*Supplied text*:
# # # # # # #

You can find it in Soden and Held 2000 http://www.clidyn.ethz.ch/ese101/Papers/held00a.pdf See the discussion just above figure 1 on p446-447.
You can also find it in the Sagan paper I linked above. And I explained it previously on Judith Curry’s site – see http://judithcurry.com/2010/12/02/best-of-the-greenhouse/ and scroll down to ‘radiative-convective perspective’. I know Leonard has engaged in extensive discussions about it over at ScienceOfDoom – I’m sure he can point you to some of them.

richard
April 12, 2014 8:09 am

Nullius in Verba
Alarmism has worked in one way, the 30 year endless repetition that co2 causes warming.
This has to be countered again and again until the knuckles bleed, the following- below, but in some way that is easy to digest for the average person- me! so easy that newspapers can print it, in some visual form, there are some papers that would use it.

# # # # # # #

*Task description*: Edit the climate discussion from "You can find" up to and including "co2 causes warming.", replacing "ScienceOfDoom" with "Science of Doom".

*Material provided*:

# # # # # # #

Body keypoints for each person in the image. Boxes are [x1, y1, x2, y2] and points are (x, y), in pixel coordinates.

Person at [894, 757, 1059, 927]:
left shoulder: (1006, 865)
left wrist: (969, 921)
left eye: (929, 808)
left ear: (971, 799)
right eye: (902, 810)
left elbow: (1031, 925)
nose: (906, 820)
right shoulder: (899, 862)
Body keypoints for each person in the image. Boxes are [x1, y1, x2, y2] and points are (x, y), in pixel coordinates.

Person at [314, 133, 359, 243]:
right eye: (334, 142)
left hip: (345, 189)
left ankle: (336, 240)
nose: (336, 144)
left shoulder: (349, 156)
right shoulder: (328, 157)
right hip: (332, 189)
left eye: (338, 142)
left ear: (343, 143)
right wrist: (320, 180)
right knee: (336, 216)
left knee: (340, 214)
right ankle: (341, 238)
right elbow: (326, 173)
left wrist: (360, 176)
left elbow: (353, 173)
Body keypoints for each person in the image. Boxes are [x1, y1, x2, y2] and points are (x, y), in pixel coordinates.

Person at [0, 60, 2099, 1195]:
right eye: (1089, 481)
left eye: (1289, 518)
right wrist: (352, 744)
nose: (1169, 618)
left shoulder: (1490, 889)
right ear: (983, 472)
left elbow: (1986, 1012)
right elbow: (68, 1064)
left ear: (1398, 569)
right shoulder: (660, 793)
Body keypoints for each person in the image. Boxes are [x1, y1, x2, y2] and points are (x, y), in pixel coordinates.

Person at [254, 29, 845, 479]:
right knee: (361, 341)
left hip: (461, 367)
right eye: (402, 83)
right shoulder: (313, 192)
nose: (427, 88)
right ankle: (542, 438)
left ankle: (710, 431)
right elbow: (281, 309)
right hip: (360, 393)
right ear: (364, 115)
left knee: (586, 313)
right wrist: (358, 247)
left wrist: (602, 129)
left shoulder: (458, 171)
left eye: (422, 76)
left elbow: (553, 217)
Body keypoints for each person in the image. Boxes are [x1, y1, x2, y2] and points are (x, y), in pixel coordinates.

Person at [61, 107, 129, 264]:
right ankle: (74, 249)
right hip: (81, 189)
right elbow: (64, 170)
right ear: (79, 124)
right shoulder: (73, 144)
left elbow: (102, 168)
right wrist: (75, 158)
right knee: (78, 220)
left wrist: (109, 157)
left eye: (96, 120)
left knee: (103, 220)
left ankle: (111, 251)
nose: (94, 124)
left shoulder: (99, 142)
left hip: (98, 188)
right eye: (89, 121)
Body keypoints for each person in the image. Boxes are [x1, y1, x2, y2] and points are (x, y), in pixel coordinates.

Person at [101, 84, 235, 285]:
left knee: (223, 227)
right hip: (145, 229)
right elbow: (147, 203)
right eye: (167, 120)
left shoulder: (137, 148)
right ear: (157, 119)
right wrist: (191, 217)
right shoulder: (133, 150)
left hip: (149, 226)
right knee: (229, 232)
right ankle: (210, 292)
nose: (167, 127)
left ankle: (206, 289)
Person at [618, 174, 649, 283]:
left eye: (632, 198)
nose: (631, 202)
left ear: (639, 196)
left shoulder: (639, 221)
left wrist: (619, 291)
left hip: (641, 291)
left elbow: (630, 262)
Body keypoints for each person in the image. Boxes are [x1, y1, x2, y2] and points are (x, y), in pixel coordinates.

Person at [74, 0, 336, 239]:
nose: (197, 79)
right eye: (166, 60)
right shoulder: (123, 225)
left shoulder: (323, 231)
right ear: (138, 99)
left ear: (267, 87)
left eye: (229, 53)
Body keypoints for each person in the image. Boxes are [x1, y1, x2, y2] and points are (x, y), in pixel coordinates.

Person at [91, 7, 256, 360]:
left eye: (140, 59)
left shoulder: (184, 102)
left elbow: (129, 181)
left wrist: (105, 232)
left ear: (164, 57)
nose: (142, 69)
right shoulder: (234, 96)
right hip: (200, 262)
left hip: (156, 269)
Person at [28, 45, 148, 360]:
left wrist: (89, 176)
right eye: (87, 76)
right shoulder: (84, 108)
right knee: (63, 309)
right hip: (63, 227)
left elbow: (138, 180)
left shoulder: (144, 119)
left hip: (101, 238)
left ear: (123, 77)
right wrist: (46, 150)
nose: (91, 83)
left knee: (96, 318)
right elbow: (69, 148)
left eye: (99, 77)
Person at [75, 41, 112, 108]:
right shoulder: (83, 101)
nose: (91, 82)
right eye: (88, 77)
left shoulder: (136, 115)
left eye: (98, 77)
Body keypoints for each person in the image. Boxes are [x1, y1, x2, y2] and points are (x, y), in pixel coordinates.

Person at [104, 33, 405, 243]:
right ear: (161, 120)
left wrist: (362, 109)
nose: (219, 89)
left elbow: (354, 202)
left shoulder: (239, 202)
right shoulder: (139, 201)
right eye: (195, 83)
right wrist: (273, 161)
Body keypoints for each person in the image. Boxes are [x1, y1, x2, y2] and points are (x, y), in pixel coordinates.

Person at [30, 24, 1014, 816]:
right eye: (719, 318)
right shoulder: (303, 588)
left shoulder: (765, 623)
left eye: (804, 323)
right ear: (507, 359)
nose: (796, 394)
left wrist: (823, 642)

# # # # # # #

*Expected answer*:
You can find it in Soden and Held 2000 http://www.clidyn.ethz.ch/ese101/Papers/held00a.pdf See the discussion just above figure 1 on p446-447.
You can also find it in the Sagan paper I linked above. And I explained it previously on Judith Curry’s site – see http://judithcurry.com/2010/12/02/best-of-the-greenhouse/ and scroll down to ‘radiative-convective perspective’. I know Leonard has engaged in extensive discussions about it over at Science of Doom – I’m sure he can point you to some of them.

richard
April 12, 2014 8:09 am

Nullius in Verba
Alarmism has worked in one way, the 30 year endless repetition that co2 causes warming.